Ich fahre fort: »Und natürlich darf das Ganze nicht in Chaos und endlosen Diskussionen enden, in denen nichts entschieden und nichts erledigt wird.«

»Das sind bereits einige wichtige Punkte. Es muss klar sein, warum die Veränderung notwendig ist. Die Geschäftsführung und das Managementteam müssen die Veränderung vorleben und was auch immer du tust, sollte dazu führen, dass das Unternehmen mehr und nicht weniger Wert schafft«, fasst Bernie zusammen. »Was brauchst du noch in diesem Szenario?«

»Ich sollte wählen können, was ich verändern möchte, basierend auf dem, was ich für notwendig und wertvoll für das Unternehmen halte.« Ich sehe Bernie fragend an.

»Im Grunde ja«, sagt Bernie. »Es ergibt Sinn, dass die Menschen selbst entscheiden, wie sie die Arbeit erledigen, für die sie Verantwortung übernommen haben. So entwickeln sie selbst Strategien, die gut für sie funktionieren. Sie spielen ihre Stärken aus, übernehmen Verantwortung und sind generell motivierter.«

Ich fahre laut denkend fort: »Ich vermute, es wird komplizierter, wenn eine Gruppe von Menschen gemeinsam Verantwortung übernimmt. Sie müssen sich schließlich darauf einigen, wie sie weiter vorgehen. Und das Konsent-Prinzip legt nahe, dass wir Einwände gegen Aktivitäten und Entscheidungen suchen und ausräumen, richtig? Bedeutet das also, dass alle jederzeit Einwände vorbringen können, wenn sie begründen können, warum etwas nicht gut genug ist?«

Bernies Augen sagen »ja«, bevor er es ausspricht.
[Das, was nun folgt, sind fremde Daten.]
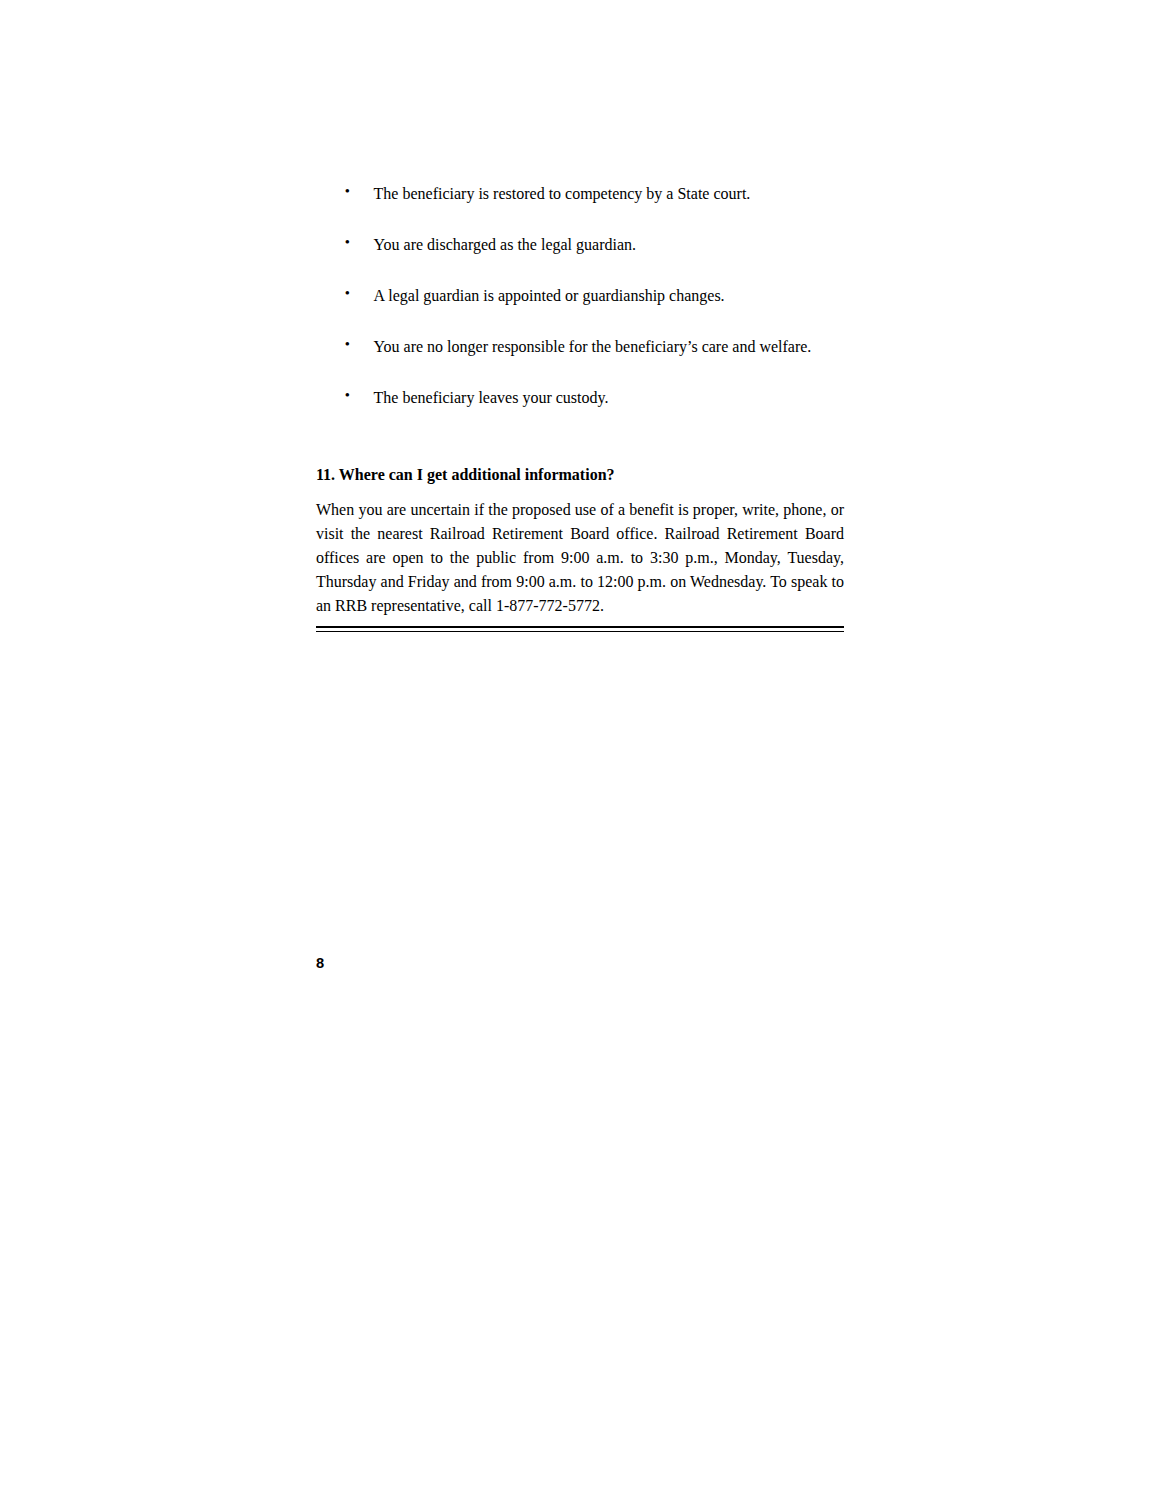The beneficiary is restored to competency by a State court.
You are discharged as the legal guardian.
A legal guardian is appointed or guardianship changes.
You are no longer responsible for the beneficiary’s care and welfare.
The beneficiary leaves your custody.
11. Where can I get additional information?
When you are uncertain if the proposed use of a benefit is proper, write, phone, or visit the nearest Railroad Retirement Board office. Railroad Retirement Board offices are open to the public from 9:00 a.m. to 3:30 p.m., Monday, Tuesday, Thursday and Friday and from 9:00 a.m. to 12:00 p.m. on Wednesday. To speak to an RRB representative, call 1-877-772-5772.
8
»Daher wäre es gut, wenn die Menschen die Absicht verfolgen, das Konsent-Prinzip vollständig umzusetzen«, fügt er hinzu.

»Hmm, das ist interessant«, sage ich und halte einen Moment zum Reflektieren inne.

»Ich würde vermutlich Informationsveranstaltungen oder Schulungen interessant finden, solange sie freiwillig sind«, fahre ich fort. »So kann ich auswählen, welche S3-Muster mir und meinem Team helfen und welche nicht. Und vielleicht wäre ein Coach nützlich; jemand mit Erfahrung, den ich um Hilfe bitten kann. Das wäre auf jeden Fall besser als ein Manager, der uns Dinge aufzwingt.«

Bei Veränderung geht es nicht nur um die sichtbaren Dinge im Unternehmen, sondern auch um das Unsichtbare: die Art, wie die Menschen denken, und ihre Glaubenssätze.

»Richtig«, sagt Bernie. »Also freiwillige Trainings und Unterstützung. Und selbst wählen, wie man seine Ziele erreicht.«

Ich nicke.

»Ich stimme dir vollständig zu, Chris«, sagt Bernie. »Ich nenne diesen Ansatz ›Einladungsbasierte Veränderung‹, auch wenn das S3-Muster dazu Veränderung einladen heißt. Das ist nach meiner Erfahrung viel kraftvoller als ein Veränderungsvorhaben, das vorher detailliert ausgearbeitet wurde und dann den Mitarbeitern aufgezwungen wird. Das gilt insbesondere für ein Unternehmen wie HRS, das bereits eine gewisse Reife erlangt hat.«

»Einladungsbasierte Veränderung bedeutet aber nicht, dass jeder tun kann, was er will«, erklärt Bernie. »Als Führungskraft setzt du zunächst klare Ziele für das Unternehmen und dann definierst du den Rahmen, in dem Veränderungen und die Arbeit erledigt werden können. Wenn du dann deine Mitarbeiterinnen und Mitarbeiter zum Mitmachen bei den notwendigen Veränderungen einlädst, verstehen sie ihre Verantwortung. Ihre Freiheit besteht primär darin, die Art und Weise zu bestimmen, in der sie die Ziele erreichen. Das erhöht ihre Motivation und ihr Engagement, aber auch die Qualität der Arbeit.«

»Veränderung durch Einladung kann anfangs langsamer sein, aber diese Investition zahlt sich später aus, weil der Ansatz langfristig effektiver ist. Du veränderst nicht nur, was im Unternehmen sichtbar ist – die Strukturen, die Vereinbarungen und das Verhalten –, sondern auch die unsichtbaren Aspekte – die Art zu denken und die Glaubenssätze, auf deren Basis die Menschen agieren.«

Bernie stoppt seinen Redefluss und ich rutsche unruhig auf meinen Sitz hin und her. Ich weiß, dass das stimmt, aber es ist auch ganz anders als das, was wir bei HRS gewohnt sind.